(Data entries)
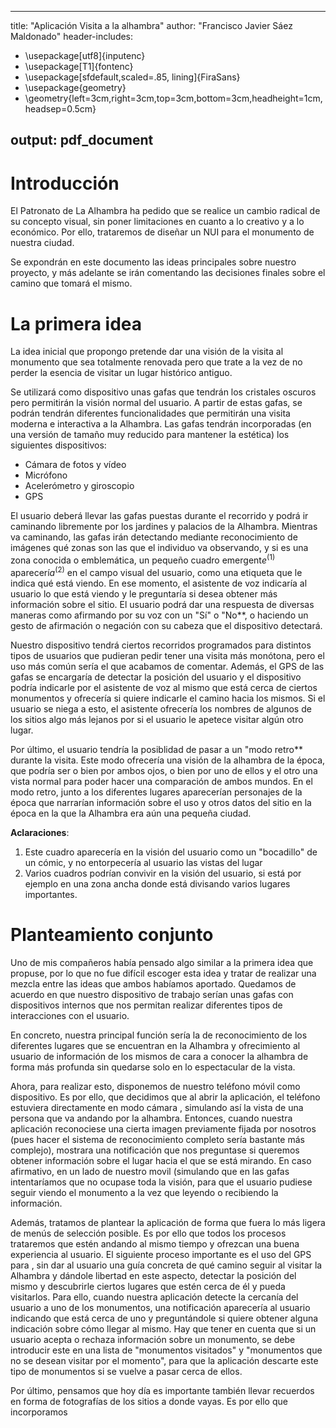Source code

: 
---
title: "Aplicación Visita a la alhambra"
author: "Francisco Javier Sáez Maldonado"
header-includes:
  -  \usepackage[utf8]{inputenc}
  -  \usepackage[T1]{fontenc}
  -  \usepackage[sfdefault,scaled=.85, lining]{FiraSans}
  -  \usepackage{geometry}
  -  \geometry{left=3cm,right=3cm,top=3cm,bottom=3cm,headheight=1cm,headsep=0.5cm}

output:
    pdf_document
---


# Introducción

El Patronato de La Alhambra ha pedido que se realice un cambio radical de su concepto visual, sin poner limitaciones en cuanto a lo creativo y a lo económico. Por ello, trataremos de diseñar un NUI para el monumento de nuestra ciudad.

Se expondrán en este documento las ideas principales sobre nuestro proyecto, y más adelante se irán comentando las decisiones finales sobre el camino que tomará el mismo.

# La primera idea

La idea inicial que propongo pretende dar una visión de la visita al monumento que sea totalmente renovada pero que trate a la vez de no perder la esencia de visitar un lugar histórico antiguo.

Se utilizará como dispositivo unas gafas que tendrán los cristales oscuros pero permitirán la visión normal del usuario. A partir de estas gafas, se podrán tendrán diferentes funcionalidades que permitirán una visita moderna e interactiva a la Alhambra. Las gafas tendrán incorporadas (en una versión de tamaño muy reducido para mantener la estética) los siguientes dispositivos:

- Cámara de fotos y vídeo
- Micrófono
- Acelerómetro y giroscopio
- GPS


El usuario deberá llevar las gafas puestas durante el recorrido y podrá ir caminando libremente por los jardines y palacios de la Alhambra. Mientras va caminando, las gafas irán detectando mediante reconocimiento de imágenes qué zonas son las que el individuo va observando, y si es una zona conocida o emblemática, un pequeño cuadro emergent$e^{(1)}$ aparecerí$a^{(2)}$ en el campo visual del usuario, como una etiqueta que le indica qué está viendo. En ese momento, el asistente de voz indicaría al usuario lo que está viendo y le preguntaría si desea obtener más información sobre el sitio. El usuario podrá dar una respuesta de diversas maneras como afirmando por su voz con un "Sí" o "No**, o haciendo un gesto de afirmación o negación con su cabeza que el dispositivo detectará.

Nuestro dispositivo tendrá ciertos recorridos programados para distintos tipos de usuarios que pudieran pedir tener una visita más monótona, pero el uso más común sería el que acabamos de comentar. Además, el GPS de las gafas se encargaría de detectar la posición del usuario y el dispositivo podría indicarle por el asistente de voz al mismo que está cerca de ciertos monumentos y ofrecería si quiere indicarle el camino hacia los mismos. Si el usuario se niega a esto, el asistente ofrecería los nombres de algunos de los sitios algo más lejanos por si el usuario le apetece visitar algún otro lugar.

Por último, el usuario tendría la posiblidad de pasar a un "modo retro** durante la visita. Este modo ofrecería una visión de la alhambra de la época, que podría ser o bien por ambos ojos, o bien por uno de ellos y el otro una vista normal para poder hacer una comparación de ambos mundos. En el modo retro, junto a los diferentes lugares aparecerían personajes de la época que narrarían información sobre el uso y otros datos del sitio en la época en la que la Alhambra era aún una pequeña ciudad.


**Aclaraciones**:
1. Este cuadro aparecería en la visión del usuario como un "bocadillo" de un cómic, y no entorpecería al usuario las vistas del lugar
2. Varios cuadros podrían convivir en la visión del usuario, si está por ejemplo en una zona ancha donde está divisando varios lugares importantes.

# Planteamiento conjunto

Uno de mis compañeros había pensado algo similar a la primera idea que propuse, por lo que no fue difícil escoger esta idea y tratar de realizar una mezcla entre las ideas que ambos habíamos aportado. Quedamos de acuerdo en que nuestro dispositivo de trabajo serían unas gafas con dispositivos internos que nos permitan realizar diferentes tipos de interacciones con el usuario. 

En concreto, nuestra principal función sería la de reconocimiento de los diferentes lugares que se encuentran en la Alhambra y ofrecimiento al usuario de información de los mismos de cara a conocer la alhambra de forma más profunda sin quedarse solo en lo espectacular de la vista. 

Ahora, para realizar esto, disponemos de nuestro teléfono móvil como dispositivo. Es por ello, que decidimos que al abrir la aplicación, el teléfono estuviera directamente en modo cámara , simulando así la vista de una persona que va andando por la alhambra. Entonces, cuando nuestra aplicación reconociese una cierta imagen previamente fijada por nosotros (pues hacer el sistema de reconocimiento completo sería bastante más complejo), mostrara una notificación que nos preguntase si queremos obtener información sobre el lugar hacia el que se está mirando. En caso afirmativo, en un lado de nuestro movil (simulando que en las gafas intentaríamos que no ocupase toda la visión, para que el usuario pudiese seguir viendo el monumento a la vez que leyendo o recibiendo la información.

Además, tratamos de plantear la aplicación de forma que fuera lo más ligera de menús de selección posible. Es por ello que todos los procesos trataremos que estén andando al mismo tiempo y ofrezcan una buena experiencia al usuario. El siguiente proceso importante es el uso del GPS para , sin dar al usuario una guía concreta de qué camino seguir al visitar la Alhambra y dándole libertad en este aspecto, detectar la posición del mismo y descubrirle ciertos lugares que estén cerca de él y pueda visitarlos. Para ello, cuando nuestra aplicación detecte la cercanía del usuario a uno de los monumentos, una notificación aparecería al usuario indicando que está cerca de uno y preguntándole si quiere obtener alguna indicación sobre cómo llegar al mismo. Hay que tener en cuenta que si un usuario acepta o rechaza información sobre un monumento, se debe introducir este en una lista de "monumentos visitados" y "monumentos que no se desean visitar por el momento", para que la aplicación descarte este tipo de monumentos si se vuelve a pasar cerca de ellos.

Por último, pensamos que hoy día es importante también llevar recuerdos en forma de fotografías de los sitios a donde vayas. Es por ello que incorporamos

Exercise details ::
Without the pictures, reproduce every entry exactly as written.

Solution to the exercise ::
Source code

: 
---
title: "Aplicación Visita a la alhambra"
author: "Francisco Javier Sáez Maldonado"
header-includes:
  -  \usepackage[utf8]{inputenc}
  -  \usepackage[T1]{fontenc}
  -  \usepackage[sfdefault,scaled=.85, lining]{FiraSans}
  -  \usepackage{geometry}
  -  \geometry{left=3cm,right=3cm,top=3cm,bottom=3cm,headheight=1cm,headsep=0.5cm}

output:
    pdf_document
---


# Introducción

El Patronato de La Alhambra ha pedido que se realice un cambio radical de su concepto visual, sin poner limitaciones en cuanto a lo creativo y a lo económico. Por ello, trataremos de diseñar un NUI para el monumento de nuestra ciudad.

Se expondrán en este documento las ideas principales sobre nuestro proyecto, y más adelante se irán comentando las decisiones finales sobre el camino que tomará el mismo.

# La primera idea

La idea inicial que propongo pretende dar una visión de la visita al monumento que sea totalmente renovada pero que trate a la vez de no perder la esencia de visitar un lugar histórico antiguo.

Se utilizará como dispositivo unas gafas que tendrán los cristales oscuros pero permitirán la visión normal del usuario. A partir de estas gafas, se podrán tendrán diferentes funcionalidades que permitirán una visita moderna e interactiva a la Alhambra. Las gafas tendrán incorporadas (en una versión de tamaño muy reducido para mantener la estética) los siguientes dispositivos:

- Cámara de fotos y vídeo
- Micrófono
- Acelerómetro y giroscopio
- GPS


El usuario deberá llevar las gafas puestas durante el recorrido y podrá ir caminando libremente por los jardines y palacios de la Alhambra. Mientras va caminando, las gafas irán detectando mediante reconocimiento de imágenes qué zonas son las que el individuo va observando, y si es una zona conocida o emblemática, un pequeño cuadro emergent$e^{(1)}$ aparecerí$a^{(2)}$ en el campo visual del usuario, como una etiqueta que le indica qué está viendo. En ese momento, el asistente de voz indicaría al usuario lo que está viendo y le preguntaría si desea obtener más información sobre el sitio. El usuario podrá dar una respuesta de diversas maneras como afirmando por su voz con un "Sí" o "No**, o haciendo un gesto de afirmación o negación con su cabeza que el dispositivo detectará.

Nuestro dispositivo tendrá ciertos recorridos programados para distintos tipos de usuarios que pudieran pedir tener una visita más monótona, pero el uso más común sería el que acabamos de comentar. Además, el GPS de las gafas se encargaría de detectar la posición del usuario y el dispositivo podría indicarle por el asistente de voz al mismo que está cerca de ciertos monumentos y ofrecería si quiere indicarle el camino hacia los mismos. Si el usuario se niega a esto, el asistente ofrecería los nombres de algunos de los sitios algo más lejanos por si el usuario le apetece visitar algún otro lugar.

Por último, el usuario tendría la posiblidad de pasar a un "modo retro** durante la visita. Este modo ofrecería una visión de la alhambra de la época, que podría ser o bien por ambos ojos, o bien por uno de ellos y el otro una vista normal para poder hacer una comparación de ambos mundos. En el modo retro, junto a los diferentes lugares aparecerían personajes de la época que narrarían información sobre el uso y otros datos del sitio en la época en la que la Alhambra era aún una pequeña ciudad.


**Aclaraciones**:
1. Este cuadro aparecería en la visión del usuario como un "bocadillo" de un cómic, y no entorpecería al usuario las vistas del lugar
2. Varios cuadros podrían convivir en la visión del usuario, si está por ejemplo en una zona ancha donde está divisando varios lugares importantes.

# Planteamiento conjunto

Uno de mis compañeros había pensado algo similar a la primera idea que propuse, por lo que no fue difícil escoger esta idea y tratar de realizar una mezcla entre las ideas que ambos habíamos aportado. Quedamos de acuerdo en que nuestro dispositivo de trabajo serían unas gafas con dispositivos internos que nos permitan realizar diferentes tipos de interacciones con el usuario. 

En concreto, nuestra principal función sería la de reconocimiento de los diferentes lugares que se encuentran en la Alhambra y ofrecimiento al usuario de información de los mismos de cara a conocer la alhambra de forma más profunda sin quedarse solo en lo espectacular de la vista. 

Ahora, para realizar esto, disponemos de nuestro teléfono móvil como dispositivo. Es por ello, que decidimos que al abrir la aplicación, el teléfono estuviera directamente en modo cámara , simulando así la vista de una persona que va andando por la alhambra. Entonces, cuando nuestra aplicación reconociese una cierta imagen previamente fijada por nosotros (pues hacer el sistema de reconocimiento completo sería bastante más complejo), mostrara una notificación que nos preguntase si queremos obtener información sobre el lugar hacia el que se está mirando. En caso afirmativo, en un lado de nuestro movil (simulando que en las gafas intentaríamos que no ocupase toda la visión, para que el usuario pudiese seguir viendo el monumento a la vez que leyendo o recibiendo la información.

Además, tratamos de plantear la aplicación de forma que fuera lo más ligera de menús de selección posible. Es por ello que todos los procesos trataremos que estén andando al mismo tiempo y ofrezcan una buena experiencia al usuario. El siguiente proceso importante es el uso del GPS para , sin dar al usuario una guía concreta de qué camino seguir al visitar la Alhambra y dándole libertad en este aspecto, detectar la posición del mismo y descubrirle ciertos lugares que estén cerca de él y pueda visitarlos. Para ello, cuando nuestra aplicación detecte la cercanía del usuario a uno de los monumentos, una notificación aparecería al usuario indicando que está cerca de uno y preguntándole si quiere obtener alguna indicación sobre cómo llegar al mismo. Hay que tener en cuenta que si un usuario acepta o rechaza información sobre un monumento, se debe introducir este en una lista de "monumentos visitados" y "monumentos que no se desean visitar por el momento", para que la aplicación descarte este tipo de monumentos si se vuelve a pasar cerca de ellos.

Por último, pensamos que hoy día es importante también llevar recuerdos en forma de fotografías de los sitios a donde vayas. Es por ello que incorporamos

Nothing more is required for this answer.